TASK BRIEF –
Taking the line that contains "- **Arxiv ID**: http://arxiv.org/abs/2007.06277v1" as the first and the final line of the records as the last, write out every line between them exactly, ends included, and nothing else.

DATA TO EXAMINE –
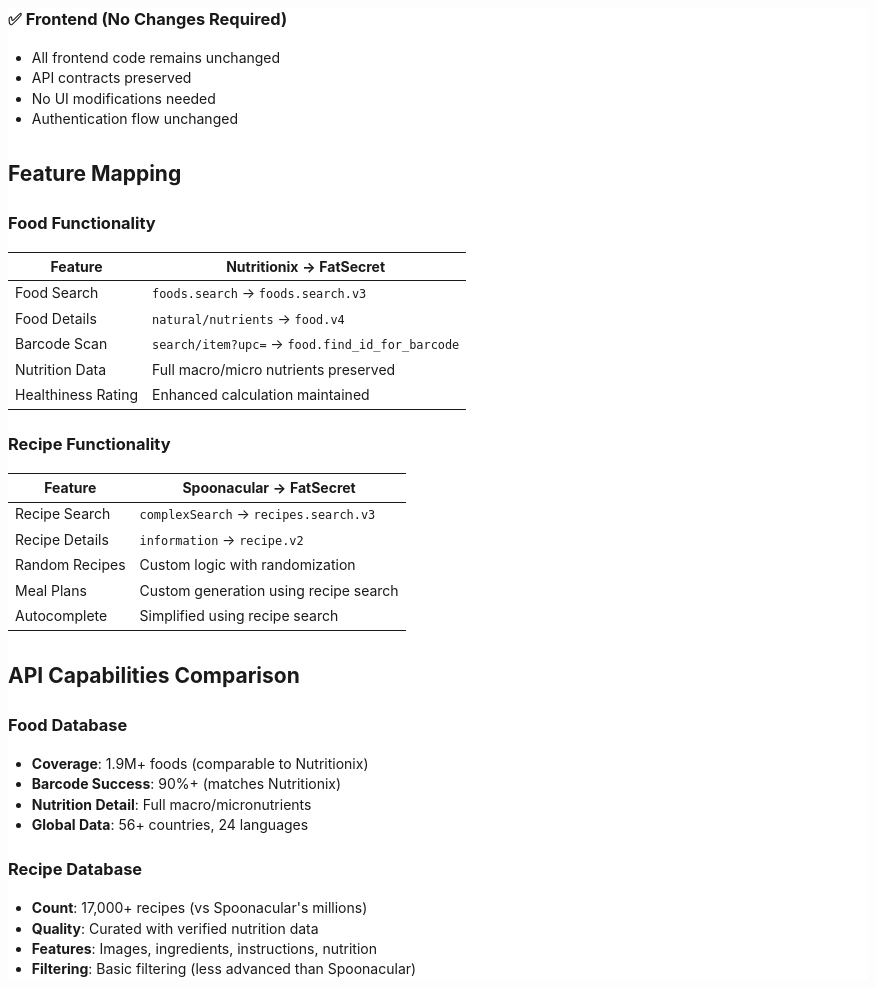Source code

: ### ✅ Frontend (No Changes Required)

- All frontend code remains unchanged
- API contracts preserved
- No UI modifications needed
- Authentication flow unchanged

## Feature Mapping

### Food Functionality

| Feature | Nutritionix → FatSecret |
|---------|-------------------------|
| Food Search | `foods.search` → `foods.search.v3` |
| Food Details | `natural/nutrients` → `food.v4` |
| Barcode Scan | `search/item?upc=` → `food.find_id_for_barcode` |
| Nutrition Data | Full macro/micro nutrients preserved |
| Healthiness Rating | Enhanced calculation maintained |

### Recipe Functionality

| Feature | Spoonacular → FatSecret |
|---------|------------------------|
| Recipe Search | `complexSearch` → `recipes.search.v3` |
| Recipe Details | `information` → `recipe.v2` |
| Random Recipes | Custom logic with randomization |
| Meal Plans | Custom generation using recipe search |
| Autocomplete | Simplified using recipe search |

## API Capabilities Comparison

### Food Database
- **Coverage**: 1.9M+ foods (comparable to Nutritionix)
- **Barcode Success**: 90%+ (matches Nutritionix)
- **Nutrition Detail**: Full macro/micronutrients
- **Global Data**: 56+ countries, 24 languages

### Recipe Database
- **Count**: 17,000+ recipes (vs Spoonacular's millions)
- **Quality**: Curated with verified nutrition data
- **Features**: Images, ingredients, instructions, nutrition
- **Filtering**: Basic filtering (less advanced than Spoonacular)
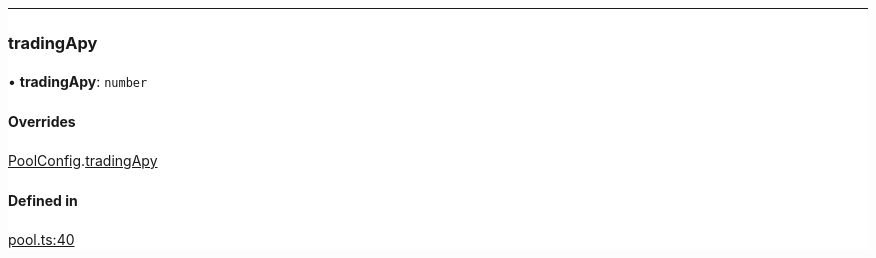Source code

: ___

### tradingApy

• **tradingApy**: `number`

#### Overrides

[PoolConfig](pool.PoolConfig.md).[tradingApy](pool.PoolConfig.md#tradingapy)

#### Defined in

[pool.ts:40](https://github.com/marinade-finance/marinade-web/blob/d10a23f/src/services/domain/pool.ts#L40)
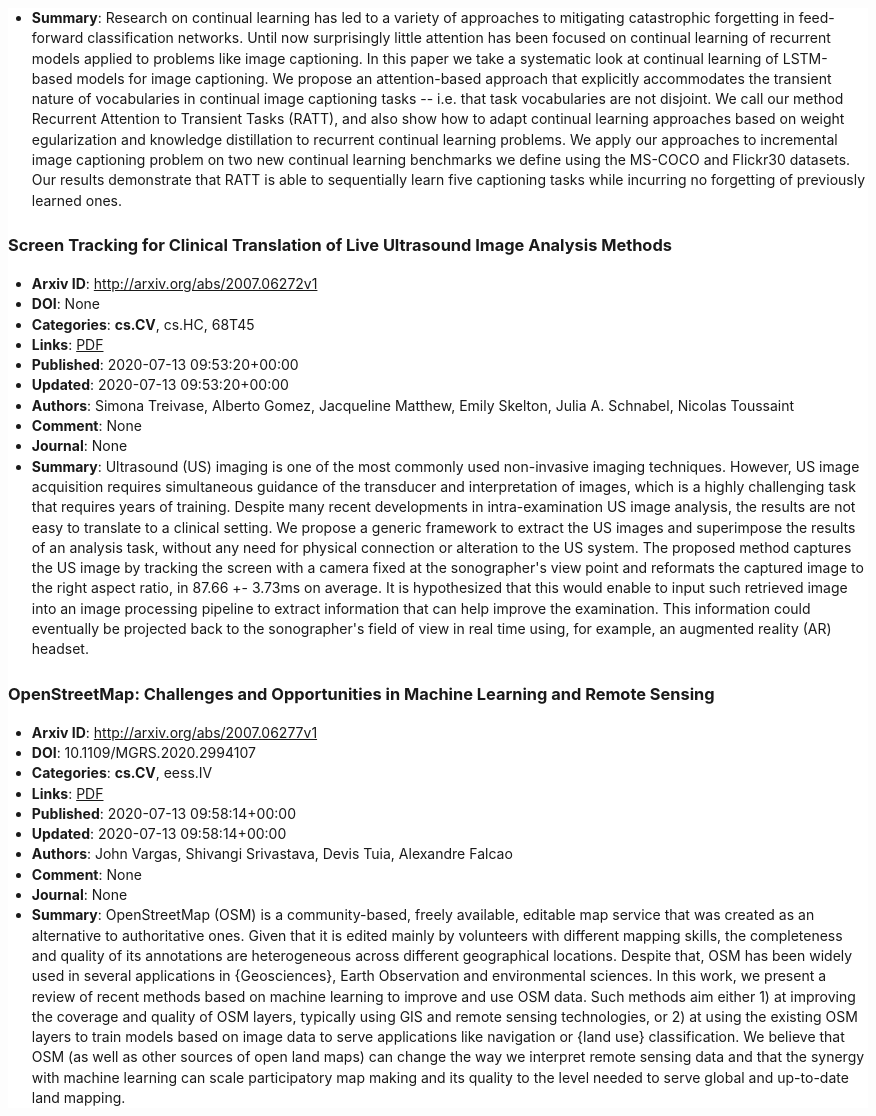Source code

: - **Summary**: Research on continual learning has led to a variety of approaches to mitigating catastrophic forgetting in feed-forward classification networks. Until now surprisingly little attention has been focused on continual learning of recurrent models applied to problems like image captioning. In this paper we take a systematic look at continual learning of LSTM-based models for image captioning. We propose an attention-based approach that explicitly accommodates the transient nature of vocabularies in continual image captioning tasks -- i.e. that task vocabularies are not disjoint. We call our method Recurrent Attention to Transient Tasks (RATT), and also show how to adapt continual learning approaches based on weight egularization and knowledge distillation to recurrent continual learning problems. We apply our approaches to incremental image captioning problem on two new continual learning benchmarks we define using the MS-COCO and Flickr30 datasets. Our results demonstrate that RATT is able to sequentially learn five captioning tasks while incurring no forgetting of previously learned ones.



### Screen Tracking for Clinical Translation of Live Ultrasound Image Analysis Methods
- **Arxiv ID**: http://arxiv.org/abs/2007.06272v1
- **DOI**: None
- **Categories**: **cs.CV**, cs.HC, 68T45
- **Links**: [PDF](http://arxiv.org/pdf/2007.06272v1)
- **Published**: 2020-07-13 09:53:20+00:00
- **Updated**: 2020-07-13 09:53:20+00:00
- **Authors**: Simona Treivase, Alberto Gomez, Jacqueline Matthew, Emily Skelton, Julia A. Schnabel, Nicolas Toussaint
- **Comment**: None
- **Journal**: None
- **Summary**: Ultrasound (US) imaging is one of the most commonly used non-invasive imaging techniques. However, US image acquisition requires simultaneous guidance of the transducer and interpretation of images, which is a highly challenging task that requires years of training. Despite many recent developments in intra-examination US image analysis, the results are not easy to translate to a clinical setting. We propose a generic framework to extract the US images and superimpose the results of an analysis task, without any need for physical connection or alteration to the US system. The proposed method captures the US image by tracking the screen with a camera fixed at the sonographer's view point and reformats the captured image to the right aspect ratio, in 87.66 +- 3.73ms on average.   It is hypothesized that this would enable to input such retrieved image into an image processing pipeline to extract information that can help improve the examination. This information could eventually be projected back to the sonographer's field of view in real time using, for example, an augmented reality (AR) headset.



### OpenStreetMap: Challenges and Opportunities in Machine Learning and Remote Sensing
- **Arxiv ID**: http://arxiv.org/abs/2007.06277v1
- **DOI**: 10.1109/MGRS.2020.2994107
- **Categories**: **cs.CV**, eess.IV
- **Links**: [PDF](http://arxiv.org/pdf/2007.06277v1)
- **Published**: 2020-07-13 09:58:14+00:00
- **Updated**: 2020-07-13 09:58:14+00:00
- **Authors**: John Vargas, Shivangi Srivastava, Devis Tuia, Alexandre Falcao
- **Comment**: None
- **Journal**: None
- **Summary**: OpenStreetMap (OSM) is a community-based, freely available, editable map service that was created as an alternative to authoritative ones. Given that it is edited mainly by volunteers with different mapping skills, the completeness and quality of its annotations are heterogeneous across different geographical locations. Despite that, OSM has been widely used in several applications in {Geosciences}, Earth Observation and environmental sciences. In this work, we present a review of recent methods based on machine learning to improve and use OSM data. Such methods aim either 1) at improving the coverage and quality of OSM layers, typically using GIS and remote sensing technologies, or 2) at using the existing OSM layers to train models based on image data to serve applications like navigation or {land use} classification. We believe that OSM (as well as other sources of open land maps) can change the way we interpret remote sensing data and that the synergy with machine learning can scale participatory map making and its quality to the level needed to serve global and up-to-date land mapping.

YOUR SOLUTION –
- **Arxiv ID**: http://arxiv.org/abs/2007.06277v1
- **DOI**: 10.1109/MGRS.2020.2994107
- **Categories**: **cs.CV**, eess.IV
- **Links**: [PDF](http://arxiv.org/pdf/2007.06277v1)
- **Published**: 2020-07-13 09:58:14+00:00
- **Updated**: 2020-07-13 09:58:14+00:00
- **Authors**: John Vargas, Shivangi Srivastava, Devis Tuia, Alexandre Falcao
- **Comment**: None
- **Journal**: None
- **Summary**: OpenStreetMap (OSM) is a community-based, freely available, editable map service that was created as an alternative to authoritative ones. Given that it is edited mainly by volunteers with different mapping skills, the completeness and quality of its annotations are heterogeneous across different geographical locations. Despite that, OSM has been widely used in several applications in {Geosciences}, Earth Observation and environmental sciences. In this work, we present a review of recent methods based on machine learning to improve and use OSM data. Such methods aim either 1) at improving the coverage and quality of OSM layers, typically using GIS and remote sensing technologies, or 2) at using the existing OSM layers to train models based on image data to serve applications like navigation or {land use} classification. We believe that OSM (as well as other sources of open land maps) can change the way we interpret remote sensing data and that the synergy with machine learning can scale participatory map making and its quality to the level needed to serve global and up-to-date land mapping.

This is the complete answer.